What you have to do: Only the lines from the start of the entries through the line with "References: Legiano Casinio <a" should be returned, each exactly as it stands, and no pictures.

━━━━━━━━━━━━━━━━━━━━

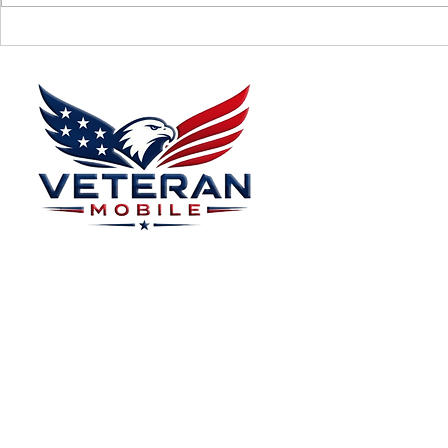
Supporting Veterans: How to
Ways to Suppo
Donate Effectively
Donations
Menu
Home
Plans
About
Plans Starting at
Magabox TV
$15/Month
Contribute
FAQ
Blog
Privacy Polic
Contact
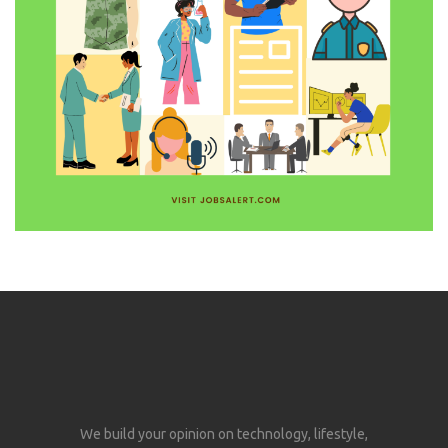
We build your opinion on technology, lifestyle,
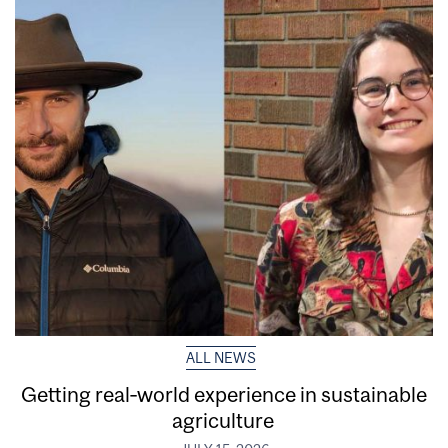
ALL NEWS
Getting real‑world experience in sustainable
agriculture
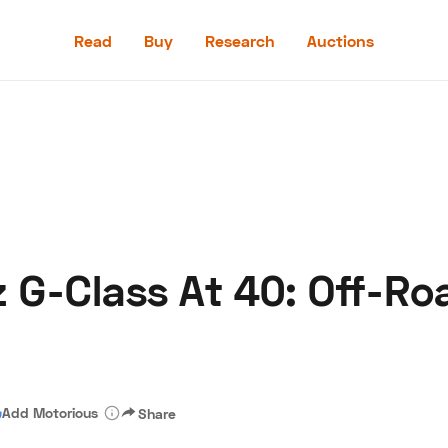
Read
Buy
Research
Auctions
Read
Buy
Research
Auctions
G-Class At 40: Off-Ro
aler
Speed Digital
Hagerty Classic Car Insurance
Terms
Priv
Add Motorious
Share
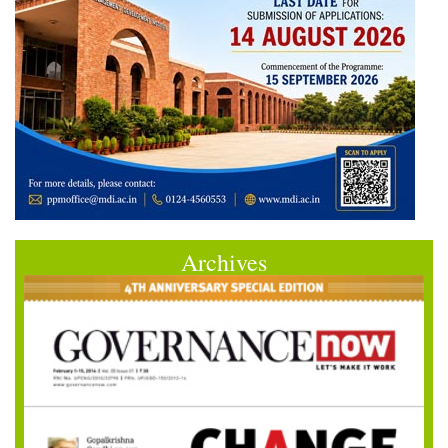
Archives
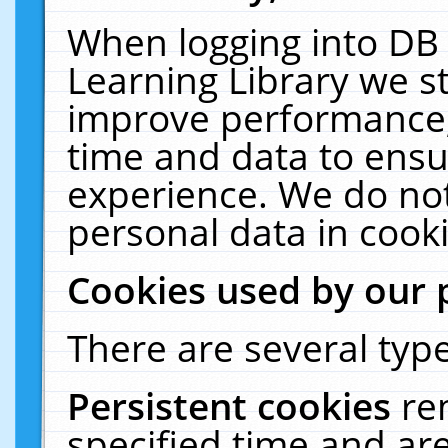
When logging into DB 
Learning Library we s
improve performance, 
time and data to ensu
experience. We do not
personal data in cooki
Cookies used by our 
There are several type
Persistent cookies
re
specified time and ar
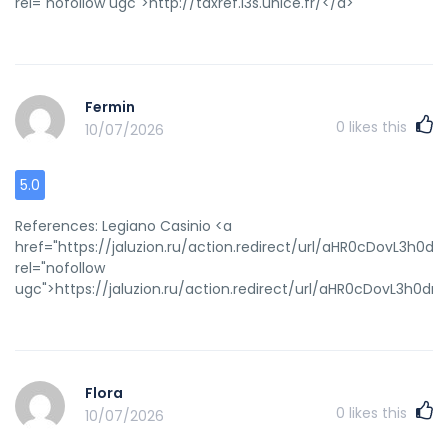
rel="nofollow ugc">http://taxref.i3s.unice.fr/</a>
Fermin
0
likes this
10/07/2026
5.0
References: Legiano Casinio <a
href="https://jaluzion.ru/action.redirect/url/aHR0cDov
rel="nofollow
ugc">https://jaluzion.ru/action.redirect/url/aHR0cDovL
Flora
0
likes this
10/07/2026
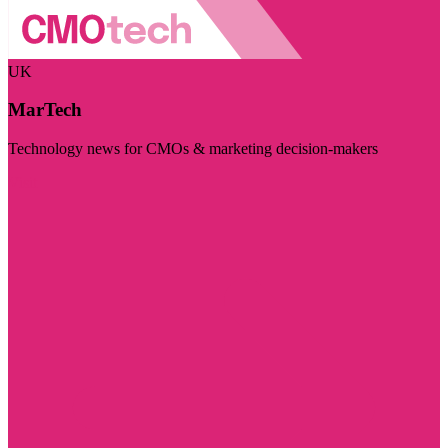
UK
MarTech
Technology news for CMOs & marketing decision-makers
Visit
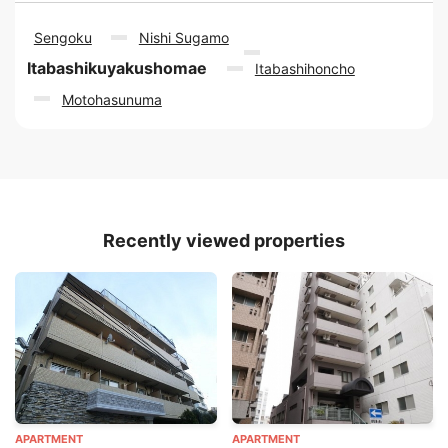
Sengoku
Nishi Sugamo
Itabashikuyakushomae
Itabashihoncho
Motohasunuma
Recently viewed properties
APARTMENT
APARTMENT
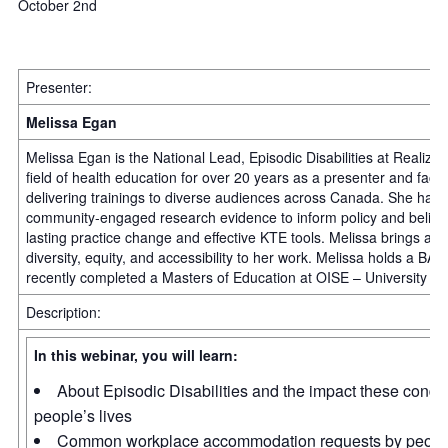
October 2nd
Presenter:
Melissa Egan
Melissa Egan is the National Lead, Episodic Disabilities at Realize
field of health education for over 20 years as a presenter and facil
delivering trainings to diverse audiences across Canada. She has
community-engaged research evidence to inform policy and believes 
lasting practice change and effective KTE tools. Melissa brings a 
diversity, equity, and accessibility to her work. Melissa holds a B
recently completed a Masters of Education at OISE – University of
Description:
In this webinar, you will learn:
About Episodic Disabilities and the impact these condi
people’s lives
Common workplace accommodation requests by people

━━━━━━━━━━━━━━━━━━━━

Output below:
Supporting Veterans: How to
Ways to Suppo
Donate Effectively
Donations
Menu
Home
Plans
About
Plans Starting at
Magabox TV
$15/Month
Contribute
FAQ
Blog
Privacy Polic
Contact
We build your opinion on technology, lifestyle,
ALL NEWS
Getting real‑world experience in sustainable
agriculture
Read
Buy
Research
Auctions
Read
Buy
Research
Auctions
G-Class At 40: Off-Ro
aler
Speed Digital
Hagerty Classic Car Insurance
Terms
Priv
Add Motorious
Share
Archives
When logging into DB 
Learning Library we s
improve performance, 
time and data to ensu
experience. We do not
personal data in cooki
Cookies used by our 
There are several type
Persistent cookies
re
specified time and ar
rel="nofollow ugc">http://taxref.i3s.unice.fr/</a>
Fermin
0
likes this
10/07/2026
5.0
References: Legiano Casinio <a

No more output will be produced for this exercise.